**Instructions for the task:** Print every line of the material below word for word, leaving out the pictures.

**Material for this exercise:**
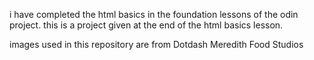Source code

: i have completed the html basics in the foundation lessons of the odin project. this is a project given at the end of the html basics lesson.

images used in this repository are from Dotdash Meredith Food Studios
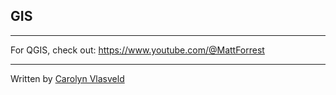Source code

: ## GIS

---

For QGIS, check out: https://www.youtube.com/@MattForrest


---

Written by [Carolyn Vlasveld](https://carolynvlasveld.github.io/)
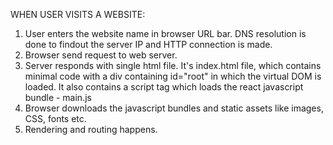 WHEN USER VISITS A WEBSITE:

1. User enters the website name in browser URL bar. DNS resolution is done to findout the server IP and HTTP connection is made.
2. Browser send request to web server.
3. Server responds with single html file. It's index.html file, which contains minimal code with a div containing id="root" in which the virtual DOM is loaded. It also contains a script tag which loads the react javascript bundle - main.js
4. Browser downloads the javascript bundles and static assets like images, CSS, fonts etc.
5. Rendering and routing happens.
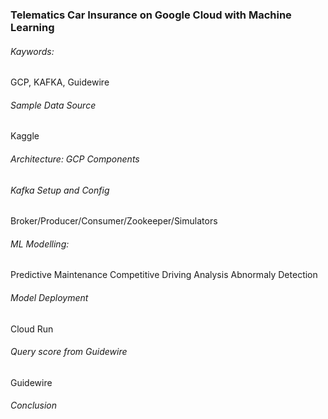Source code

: ### Telematics Car Insurance on Google Cloud with Machine Learning

###### Kaywords:
GCP, KAFKA, Guidewire

###### Sample Data Source
Kaggle

###### Architecture: GCP Components

###### Kafka Setup and Config
Broker/Producer/Consumer/Zookeeper/Simulators


###### ML Modelling:
Predictive Maintenance
Competitive Driving Analysis
Abnormaly Detection

###### Model Deployment
Cloud Run

###### Query score from Guidewire
Guidewire

###### Conclusion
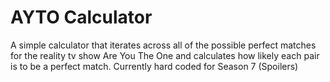 # AYTO Calculator

A simple calculator that iterates across all of the possible perfect matches for the reality tv show Are You The One and calculates how likely each pair is to be a perfect match. Currently hard coded for Season 7 (Spoilers)


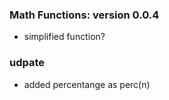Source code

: ### Math Functions: version 0.0.4
- simplified function?

### udpate
- added percentange as perc(n)
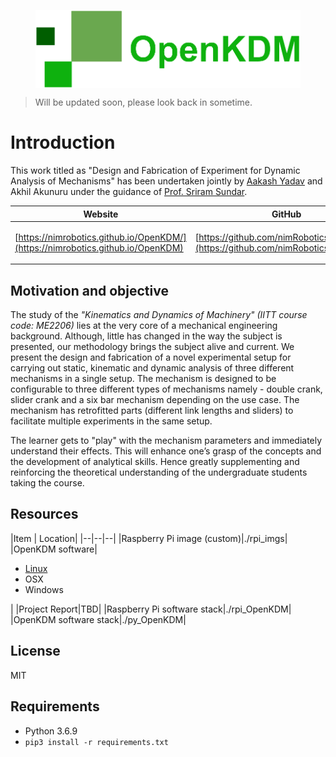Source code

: 
<figure align="center">
<img align="center" src="assets/logo/OpenKDM_wide-trans.png" id="logo" alt="logo"/>
</figure>

> Will be updated soon, please look back in sometime.

# Introduction

This work titled as "Design and Fabrication of Experiment for Dynamic Analysis of Mechanisms" has been undertaken jointly by [Aakash Yadav](http://nimrobotics.github.io/) and Akhil Akunuru under the guidance of [Prof. Sriram Sundar](https://iittp.ac.in/dr-sriram-sundar).

|Website| GitHub | YouTube |
|--|--|--|
| [https://nimrobotics.github.io/OpenKDM/](https://nimrobotics.github.io/OpenKDM) | [https://github.com/nimRobotics/OpenKDM](https://github.com/nimRobotics/OpenKDM) |  <ul><li><https://youtu.be/741drZK-4sk></li><li><https://youtu.be/1nqF1lyesHM></li></ul>|


## Motivation and objective

The study of the *"Kinematics and Dynamics of Machinery" (IITT course code: ME2206)* lies at the very core of a mechanical engineering background. Although, little has changed in the way the subject is presented, our methodology brings the subject alive and current. We present the design and fabrication of a novel experimental setup for carrying out static, kinematic and dynamic analysis of three different mechanisms in a single setup. The mechanism is designed to be configurable to three different types of mechanisms namely - double crank, slider crank and a six bar mechanism depending on the use case. The mechanism has retrofitted parts (different link lengths and sliders) to facilitate multiple experiments in the same setup.

The learner gets to "play" with the mechanism parameters and immediately understand their effects. This will enhance one’s grasp of the concepts and the development of analytical skills. Hence greatly supplementing and reinforcing the theoretical understanding of the undergraduate students taking the course.

## Resources
|Item | Location|
|--|--|--|
|Raspberry Pi image (custom)|./rpi_imgs|
|OpenKDM software|<ul><li>[Linux](https://drive.google.com/file/d/16spkkD5D2bzQwbl58bvUfmCC2IGVPCBq/view?usp=sharing)</li><li>OSX</li><li>Windows</li></ul>|
|Project Report|TBD|
|Raspberry Pi software stack|./rpi_OpenKDM|
|OpenKDM software stack|./py_OpenKDM|

## License
MIT


## Requirements
- Python 3.6.9
- `pip3 install -r requirements.txt`

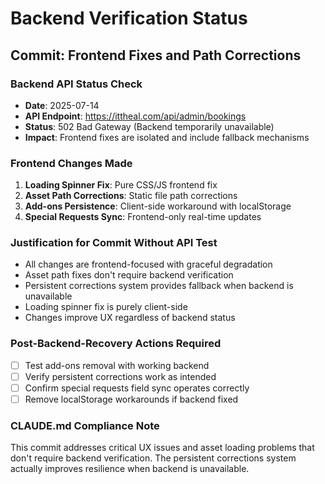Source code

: # Backend Verification Status

## Commit: Frontend Fixes and Path Corrections

### Backend API Status Check
- **Date**: 2025-07-14
- **API Endpoint**: https://ittheal.com/api/admin/bookings
- **Status**: 502 Bad Gateway (Backend temporarily unavailable)
- **Impact**: Frontend fixes are isolated and include fallback mechanisms

### Frontend Changes Made
1. **Loading Spinner Fix**: Pure CSS/JS frontend fix
2. **Asset Path Corrections**: Static file path corrections
3. **Add-ons Persistence**: Client-side workaround with localStorage
4. **Special Requests Sync**: Frontend-only real-time updates

### Justification for Commit Without API Test
- All changes are frontend-focused with graceful degradation
- Asset path fixes don't require backend verification
- Persistent corrections system provides fallback when backend is unavailable
- Loading spinner fix is purely client-side
- Changes improve UX regardless of backend status

### Post-Backend-Recovery Actions Required
- [ ] Test add-ons removal with working backend
- [ ] Verify persistent corrections work as intended
- [ ] Confirm special requests field sync operates correctly
- [ ] Remove localStorage workarounds if backend fixed

### CLAUDE.md Compliance Note
This commit addresses critical UX issues and asset loading problems that don't require backend verification. The persistent corrections system actually improves resilience when backend is unavailable.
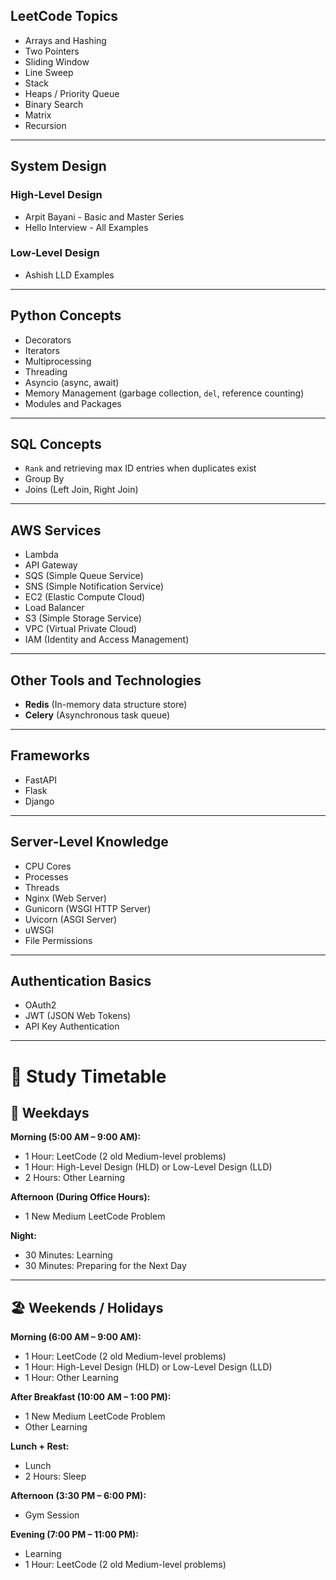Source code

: ## LeetCode Topics

- Arrays and Hashing
- Two Pointers
- Sliding Window
- Line Sweep
- Stack
- Heaps / Priority Queue
- Binary Search
- Matrix
- Recursion

---

## System Design

### High-Level Design
- Arpit Bayani - Basic and Master Series
- Hello Interview - All Examples

### Low-Level Design
- Ashish LLD Examples

---

## Python Concepts

- Decorators
- Iterators
- Multiprocessing
- Threading
- Asyncio (async, await)
- Memory Management (garbage collection, `del`, reference counting)
- Modules and Packages

---

## SQL Concepts

- `Rank` and retrieving max ID entries when duplicates exist
- Group By
- Joins (Left Join, Right Join)

---

## AWS Services

- Lambda
- API Gateway
- SQS (Simple Queue Service)
- SNS (Simple Notification Service)
- EC2 (Elastic Compute Cloud)
- Load Balancer
- S3 (Simple Storage Service)
- VPC (Virtual Private Cloud)
- IAM (Identity and Access Management)

---

## Other Tools and Technologies

- **Redis** (In-memory data structure store)
- **Celery** (Asynchronous task queue)

---

## Frameworks

- FastAPI
- Flask
- Django

---

## Server-Level Knowledge

- CPU Cores
- Processes
- Threads
- Nginx (Web Server)
- Gunicorn (WSGI HTTP Server)
- Uvicorn (ASGI Server)
- uWSGI
- File Permissions

---

## Authentication Basics

- OAuth2
- JWT (JSON Web Tokens)
- API Key Authentication

---

# 📅 Study Timetable

## 🏢 Weekdays

**Morning (5:00 AM – 9:00 AM):**
- 1 Hour: LeetCode (2 old Medium-level problems)
- 1 Hour: High-Level Design (HLD) or Low-Level Design (LLD)
- 2 Hours: Other Learning

**Afternoon (During Office Hours):**
- 1 New Medium LeetCode Problem

**Night:**
- 30 Minutes: Learning
- 30 Minutes: Preparing for the Next Day

---

## 🏖️ Weekends / Holidays

**Morning (6:00 AM – 9:00 AM):**
- 1 Hour: LeetCode (2 old Medium-level problems)
- 1 Hour: High-Level Design (HLD) or Low-Level Design (LLD)
- 1 Hour: Other Learning

**After Breakfast (10:00 AM – 1:00 PM):**
- 1 New Medium LeetCode Problem
- Other Learning

**Lunch + Rest:**
- Lunch
- 2 Hours: Sleep

**Afternoon (3:30 PM – 6:00 PM):**
- Gym Session

**Evening (7:00 PM – 11:00 PM):**
- Learning
- 1 Hour: LeetCode (2 old Medium-level problems)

**Output of the task:**
Source code

: i have completed the html basics in the foundation lessons of the odin project. this is a project given at the end of the html basics lesson.

images used in this repository are from Dotdash Meredith Food Studios
Source code

: ## GIS

---

For QGIS, check out: https://www.youtube.com/@MattForrest


---

Written by [Carolyn Vlasveld](https://carolynvlasveld.github.io/)
 WHEN USER VISITS A WEBSITE:

1. User enters the website name in browser URL bar. DNS resolution is done to findout the server IP and HTTP connection is made.
2. Browser send request to web server.
3. Server responds with single html file. It's index.html file, which contains minimal code with a div containing id="root" in which the virtual DOM is loaded. It also contains a script tag which loads the react javascript bundle - main.js
4. Browser downloads the javascript bundles and static assets like images, CSS, fonts etc.
5. Rendering and routing happens.
Source code

: ### Telematics Car Insurance on Google Cloud with Machine Learning

###### Kaywords:
GCP, KAFKA, Guidewire

###### Sample Data Source
Kaggle

###### Architecture: GCP Components

###### Kafka Setup and Config
Broker/Producer/Consumer/Zookeeper/Simulators


###### ML Modelling:
Predictive Maintenance
Competitive Driving Analysis
Abnormaly Detection

###### Model Deployment
Cloud Run

###### Query score from Guidewire
Guidewire

###### Conclusion
 # AYTO Calculator

A simple calculator that iterates across all of the possible perfect matches for the reality tv show Are You The One and calculates how likely each pair is to be a perfect match. Currently hard coded for Season 7 (Spoilers)


Source code

: ### Math Functions: version 0.0.4
- simplified function?

### udpate
- added percentange as perc(n)
Source code

: 
<figure align="center">
<img align="center" src="assets/logo/OpenKDM_wide-trans.png" id="logo" alt="logo"/>
</figure>

> Will be updated soon, please look back in sometime.

# Introduction

This work titled as "Design and Fabrication of Experiment for Dynamic Analysis of Mechanisms" has been undertaken jointly by [Aakash Yadav](http://nimrobotics.github.io/) and Akhil Akunuru under the guidance of [Prof. Sriram Sundar](https://iittp.ac.in/dr-sriram-sundar).

|Website| GitHub | YouTube |
|--|--|--|
| [https://nimrobotics.github.io/OpenKDM/](https://nimrobotics.github.io/OpenKDM) | [https://github.com/nimRobotics/OpenKDM](https://github.com/nimRobotics/OpenKDM) |  <ul><li><https://youtu.be/741drZK-4sk></li><li><https://youtu.be/1nqF1lyesHM></li></ul>|


## Motivation and objective

The study of the *"Kinematics and Dynamics of Machinery" (IITT course code: ME2206)* lies at the very core of a mechanical engineering background. Although, little has changed in the way the subject is presented, our methodology brings the subject alive and current. We present the design and fabrication of a novel experimental setup for carrying out static, kinematic and dynamic analysis of three different mechanisms in a single setup. The mechanism is designed to be configurable to three different types of mechanisms namely - double crank, slider crank and a six bar mechanism depending on the use case. The mechanism has retrofitted parts (different link lengths and sliders) to facilitate multiple experiments in the same setup.

The learner gets to "play" with the mechanism parameters and immediately understand their effects. This will enhance one’s grasp of the concepts and the development of analytical skills. Hence greatly supplementing and reinforcing the theoretical understanding of the undergraduate students taking the course.

## Resources
|Item | Location|
|--|--|--|
|Raspberry Pi image (custom)|./rpi_imgs|
|OpenKDM software|<ul><li>[Linux](https://drive.google.com/file/d/16spkkD5D2bzQwbl58bvUfmCC2IGVPCBq/view?usp=sharing)</li><li>OSX</li><li>Windows</li></ul>|
|Project Report|TBD|
|Raspberry Pi software stack|./rpi_OpenKDM|
|OpenKDM software stack|./py_OpenKDM|

## License
MIT


## Requirements
- Python 3.6.9
- `pip3 install -r requirements.txt`

Source code

: # Backend Verification Status

## Commit: Frontend Fixes and Path Corrections

### Backend API Status Check
- **Date**: 2025-07-14
- **API Endpoint**: https://ittheal.com/api/admin/bookings
- **Status**: 502 Bad Gateway (Backend temporarily unavailable)
- **Impact**: Frontend fixes are isolated and include fallback mechanisms

### Frontend Changes Made
1. **Loading Spinner Fix**: Pure CSS/JS frontend fix
2. **Asset Path Corrections**: Static file path corrections
3. **Add-ons Persistence**: Client-side workaround with localStorage
4. **Special Requests Sync**: Frontend-only real-time updates

### Justification for Commit Without API Test
- All changes are frontend-focused with graceful degradation
- Asset path fixes don't require backend verification
- Persistent corrections system provides fallback when backend is unavailable
- Loading spinner fix is purely client-side
- Changes improve UX regardless of backend status

### Post-Backend-Recovery Actions Required
- [ ] Test add-ons removal with working backend
- [ ] Verify persistent corrections work as intended
- [ ] Confirm special requests field sync operates correctly
- [ ] Remove localStorage workarounds if backend fixed

### CLAUDE.md Compliance Note
This commit addresses critical UX issues and asset loading problems that don't require backend verification. The persistent corrections system actually improves resilience when backend is unavailable.
Source code

: ## LeetCode Topics

- Arrays and Hashing
- Two Pointers
- Sliding Window
- Line Sweep
- Stack
- Heaps / Priority Queue
- Binary Search
- Matrix
- Recursion

---

## System Design

### High-Level Design
- Arpit Bayani - Basic and Master Series
- Hello Interview - All Examples

### Low-Level Design
- Ashish LLD Examples

---

## Python Concepts

- Decorators
- Iterators
- Multiprocessing
- Threading
- Asyncio (async, await)
- Memory Management (garbage collection, `del`, reference counting)
- Modules and Packages

---

## SQL Concepts

- `Rank` and retrieving max ID entries when duplicates exist
- Group By
- Joins (Left Join, Right Join)

---

## AWS Services

- Lambda
- API Gateway
- SQS (Simple Queue Service)
- SNS (Simple Notification Service)
- EC2 (Elastic Compute Cloud)
- Load Balancer
- S3 (Simple Storage Service)
- VPC (Virtual Private Cloud)
- IAM (Identity and Access Management)

---

## Other Tools and Technologies

- **Redis** (In-memory data structure store)
- **Celery** (Asynchronous task queue)

---

## Frameworks

- FastAPI
- Flask
- Django

---

## Server-Level Knowledge

- CPU Cores
- Processes
- Threads
- Nginx (Web Server)
- Gunicorn (WSGI HTTP Server)
- Uvicorn (ASGI Server)
- uWSGI
- File Permissions

---

## Authentication Basics

- OAuth2
- JWT (JSON Web Tokens)
- API Key Authentication

---

# 📅 Study Timetable

## 🏢 Weekdays

**Morning (5:00 AM – 9:00 AM):**
- 1 Hour: LeetCode (2 old Medium-level problems)
- 1 Hour: High-Level Design (HLD) or Low-Level Design (LLD)
- 2 Hours: Other Learning

**Afternoon (During Office Hours):**
- 1 New Medium LeetCode Problem

**Night:**
- 30 Minutes: Learning
- 30 Minutes: Preparing for the Next Day

---

## 🏖️ Weekends / Holidays

**Morning (6:00 AM – 9:00 AM):**
- 1 Hour: LeetCode (2 old Medium-level problems)
- 1 Hour: High-Level Design (HLD) or Low-Level Design (LLD)
- 1 Hour: Other Learning

**After Breakfast (10:00 AM – 1:00 PM):**
- 1 New Medium LeetCode Problem
- Other Learning

**Lunch + Rest:**
- Lunch
- 2 Hours: Sleep

**Afternoon (3:30 PM – 6:00 PM):**
- Gym Session

**Evening (7:00 PM – 11:00 PM):**
- Learning
- 1 Hour: LeetCode (2 old Medium-level problems)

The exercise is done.